Tasks:
1. List every descriptive word or phrase the decorating text below uses for the new curtains that replaced the sheers.
2. Carry on the decorating text below, starting right after its final sentence.

Text extract:
>> start

Sometimes, we get help. Not that long ago, I had the good fortune of disintegrating living and dining room sheers. I went to wash them and as I removed same from their pocket rods, I found myself holding tatters. This was a no brainer. I soon replaced them with gorgeous, clean, new, semi sheer, slightly patterned curtains. I needed tie backs and couldn't come up with anything that didn't look like the "mature" person I am. Then I saw some great little glasses cords (also old lady...the kind that hang around your neck) at the dollar store. I brought them home and voilà. Here are my sheers and tie backs.

I looked around the house and determined what things bothered me most. I made a list. My plan is to begin small, so small, that hopefully, it will be barely noticed except as an improvement. This is a laundry hamper, mid century modern. I checked Google and similar hampers were made in the late 50's and early 60's. No real value...$20 on pinterest and perhaps slightly more on ebay. It also weighs more than one frail, senior woman can lift. Fill it with laundry, add additional obstacles (dogs, stairs, etc) and it's pretty much an impossibility to transport to the basement laundry room. It's dirty and faded, but in relatively good condition....and sturdy. I would like it to look clean, tasteful and modern.

>> end

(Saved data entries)
>> start

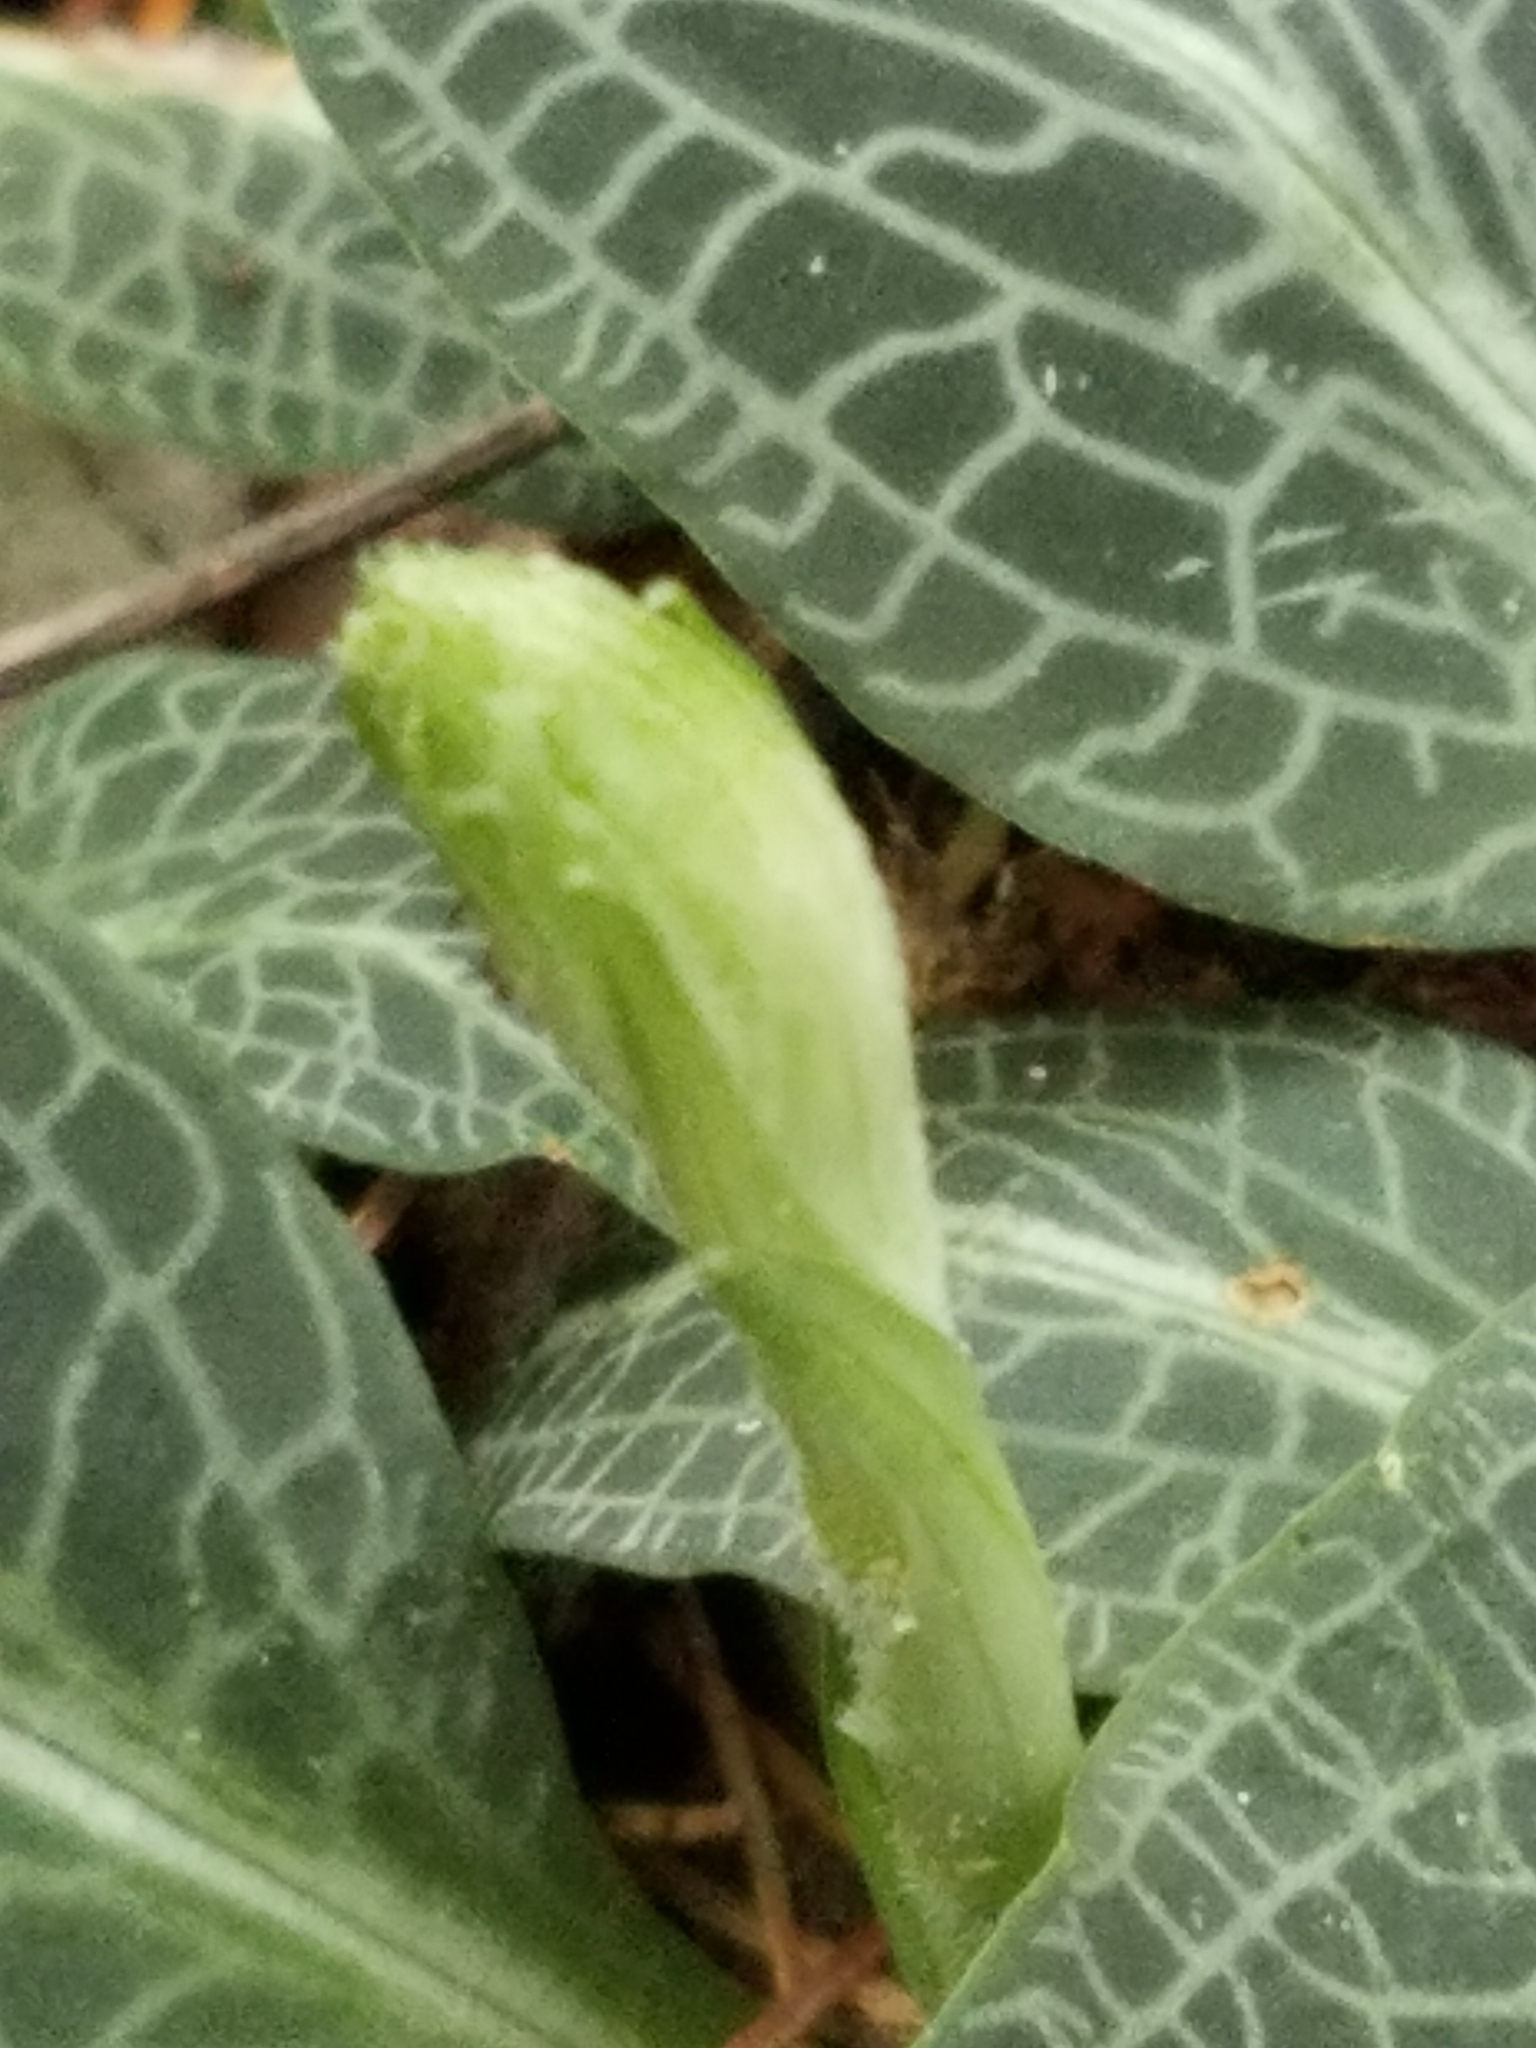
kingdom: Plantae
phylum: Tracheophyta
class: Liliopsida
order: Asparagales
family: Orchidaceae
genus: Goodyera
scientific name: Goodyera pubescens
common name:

>> end

Per-task outputs:
1. gorgeous, clean, new, semi sheer, slightly patterned

2.
The internet is of no help. All their hampers and redesigned hampers look sterile...wooden, metallic, or white. I want some pizazz. I want style. I want... well, who cares? Anything will be an improvement over the current look.

So far, I've decided to paint the bottom, recover the vinyl lid, and replace the braid and rusted hinges. Wish me luck. I'll report back.